EXTRACTED DATA Start Marker
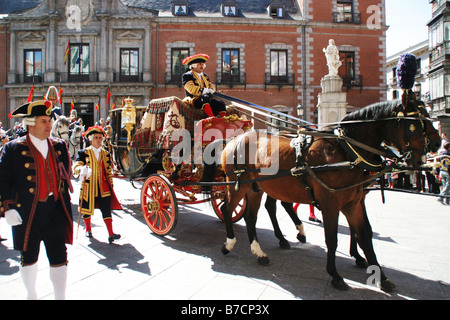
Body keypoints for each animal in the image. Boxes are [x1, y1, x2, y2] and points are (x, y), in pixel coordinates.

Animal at [203, 94, 440, 292]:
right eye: (415, 124)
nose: (436, 144)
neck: (346, 151)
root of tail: (233, 140)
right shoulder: (330, 203)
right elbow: (332, 239)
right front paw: (336, 275)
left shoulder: (354, 202)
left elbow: (365, 235)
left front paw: (379, 274)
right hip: (238, 185)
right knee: (228, 208)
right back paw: (230, 243)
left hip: (257, 188)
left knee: (252, 216)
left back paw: (260, 251)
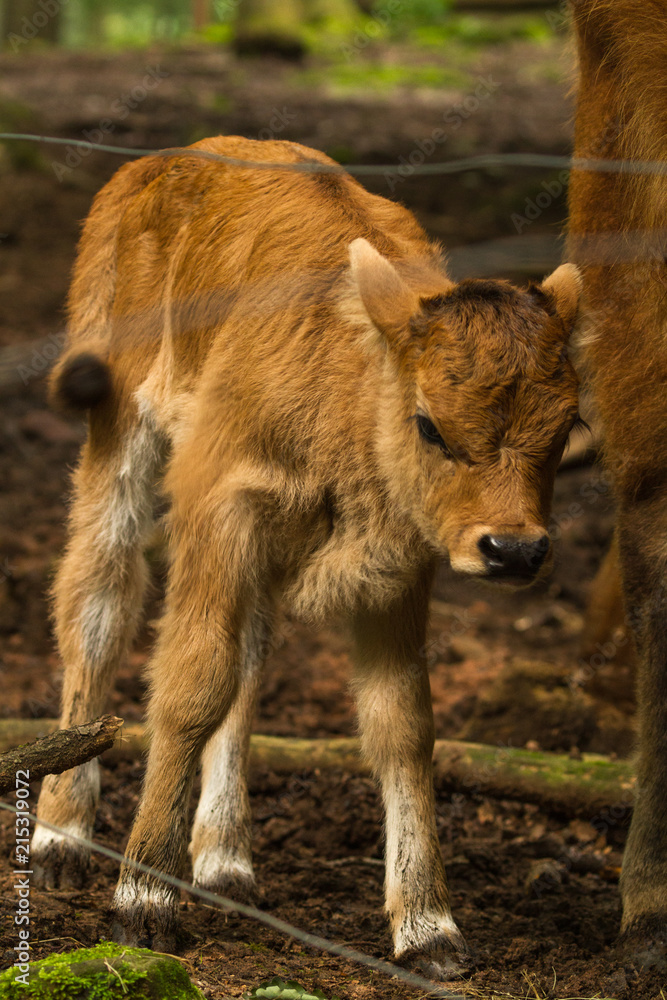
EXTRACTED DATA End Marker
[EXERCISE DETAILS]: Your answer must be exactly the lines from the one with "root of tail: (233, 140)" through the final line of the data, with no pictures in it.

[YOUR SOLUTION]:
root of tail: (233, 140)
right shoulder: (330, 203)
right elbow: (332, 239)
right front paw: (336, 275)
left shoulder: (354, 202)
left elbow: (365, 235)
left front paw: (379, 274)
right hip: (238, 185)
right knee: (228, 208)
right back paw: (230, 243)
left hip: (257, 188)
left knee: (252, 216)
left back paw: (260, 251)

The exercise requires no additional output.